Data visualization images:
-- Opening Marker --

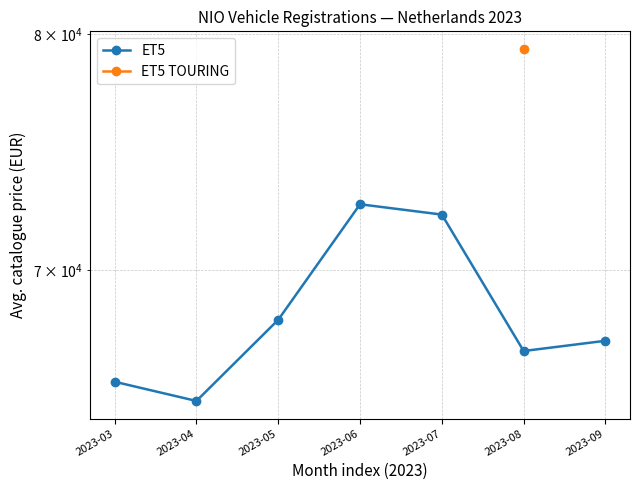

Approximately how many times larger is the value at 2023-05 compared to 2023-09?

1.0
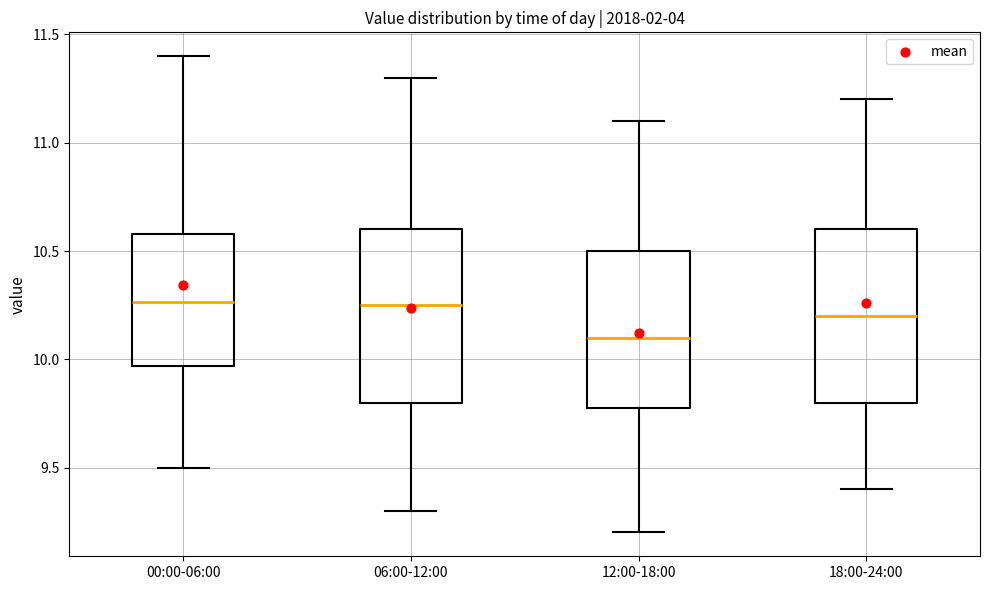

Reading left to right, transcribe this box plot: for each box, give where its median line is, the range the box spans, and where its two whiskers end, as read against the y-axis. The values are not printed on the chart, so give them approximately, as read against the axis.

00:00-06:00: median 10.25, box 9.95 to 10.60, whiskers 9.50 to 11.40
06:00-12:00: median 10.25, box 9.80 to 10.60, whiskers 9.30 to 11.30
12:00-18:00: median 10.10, box 9.80 to 10.50, whiskers 9.20 to 11.10
18:00-24:00: median 10.20, box 9.80 to 10.60, whiskers 9.40 to 11.20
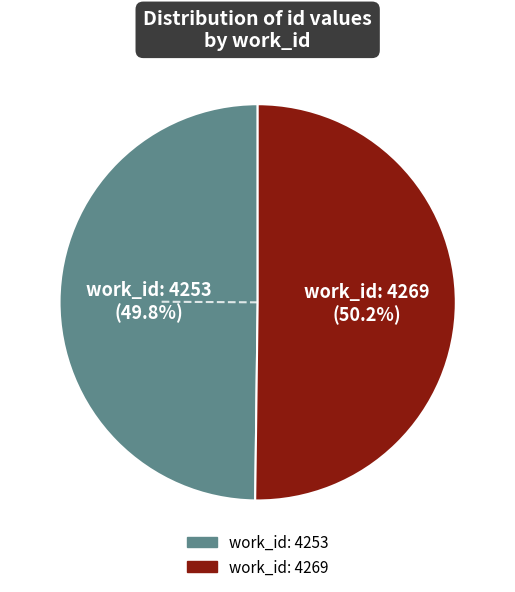

True or false: 4269 accounts for 50% of the total.

True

-- Closing Marker --

Your objective:
Please edit the lines starting with the line containing "00:00-06:00: median 10.25, box" and going on through the end of the records, replacing "accounts for" with "makes up" and keeping everything else unchanged. Leave the pictures out of your answer.

Exercise result:
00:00-06:00: median 10.25, box 9.95 to 10.60, whiskers 9.50 to 11.40
06:00-12:00: median 10.25, box 9.80 to 10.60, whiskers 9.30 to 11.30
12:00-18:00: median 10.10, box 9.80 to 10.50, whiskers 9.20 to 11.10
18:00-24:00: median 10.20, box 9.80 to 10.60, whiskers 9.40 to 11.20

True or false: 4269 makes up 50% of the total.

True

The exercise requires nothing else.